--- TEXTE PROPOSÉ ---
- - - - - - -
Tradition turkmène : les perspectives de l’élevage de chameaux
L’élevage de camélidés est, depuis l’Antiquité, l’une des activités traditionnelles des vastes étendues turkmènes. À l’époque des grandes caravanes qui sillonnaient les itinéraires de la Route de la Soie, les chameaux et dromadaires étaient particulièrement appréciés comme bêtes de somme pour leur résistance dans les traverses des vastes étendues désertiques. Mais c’étaient également des animaux d’élevage dont la viande et le lait sous différentes formes, notamment fermenté, représentaient une part non négligeable de l’alimentation des populations de ces contrées.
Il n’est donc pas surprenant que le programme de développement socio-économique du Turkménistan – qui prévoit la diversification de la production agricole et une augmentation de la rentabilité du secteur de l'élevage – tourne son attention vers cette activité séculaire. Des membres de l'Union des Industriels et Entrepreneurs travaillent activement sur ce segment. Ils considèrent l'élevage de chameaux comme une activité à fort potentiel de croissance.
- - - - - - -
--- JEU DE DONNÉES ---
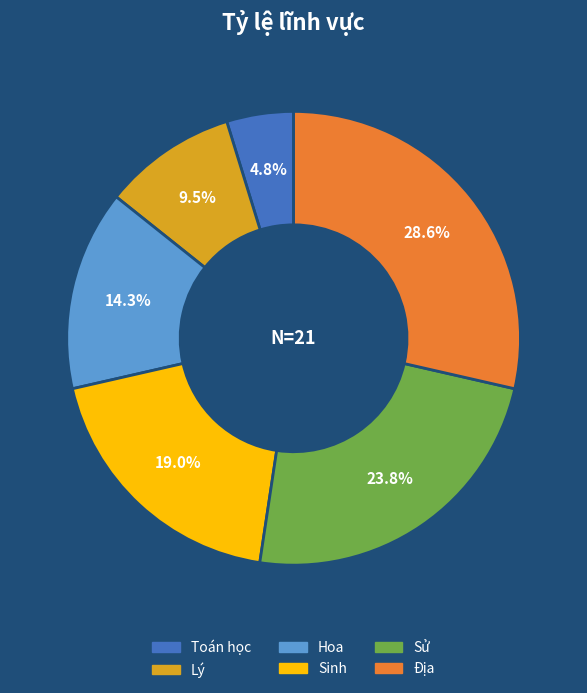

Do Sinh and Địa together represent more than half of the pie?

No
- - - - - - -
--- SÉRIE DE TÂCHES ---
(1) D'après le texte sur l'élevage de chameaux au Turkménistan, les affirmations suivantes sont-elles exactes ? Répondez par oui ou non pour chacune, en citant les mots exacts qui tranchent. (a) Les chameaux et dromadaires étaient appréciés comme bêtes de somme pour leur résistance. (b) Le lait de ces animaux n'était consommé que frais. (c) Les membres de l'Union des Industriels et Entrepreneurs jugent l'élevage de chameaux peu prometteur.
(2) Selon le texte sur l'élevage de chameaux au Turkménistan, que prévoit le programme de développement socio-économique du pays ?
(3) Poursuivez, s'il vous plaît, le texte sur l'élevage de chameaux au Turkménistan à partir de sa dernière phrase.

--- RÉPONSES POINT PAR POINT ---
(1)
(a) Oui : « particulièrement appréciés comme bêtes de somme pour leur résistance dans les traverses des vastes étendues désertiques ».
(b) Non : « la viande et le lait sous différentes formes, notamment fermenté ».
(c) Non : « Ils considèrent l'élevage de chameaux comme une activité à fort potentiel de croissance. »

(2) Il prévoit la diversification de la production agricole et une augmentation de la rentabilité du secteur de l'élevage.

(3)
Source de viande diététique, de produits laitiers et de laine, l'élevage des camélidés apparaît comme une source durable de développement des territoires désertiques du Turkménistan. Les pâturages et les ressources fourragères du Karakoum s'étendent sur plus de 35 millions d'hectares, ce qui représente une étendue considérable où les chameaux vivent en harmonie avec la nature depuis l'aube de l’histoire et ne violent pas son écologie. Les conditions de vie du désert, tout à fait acceptables pour les chameaux, sont incompatibles avec l’élevage d’autres animaux. Pour les éleveurs, il n’y a pas d’autre choix pour assurer leur survie. Même dans les zones plus clémentes mais difficiles d’accès où les moutons peuvent paître, les chameaux, capables de traverser des terrains sablonneux où la plupart des véhicules s’enliseraient, constituent des assistants irremplaçables des bergers dans les pâturages lointains.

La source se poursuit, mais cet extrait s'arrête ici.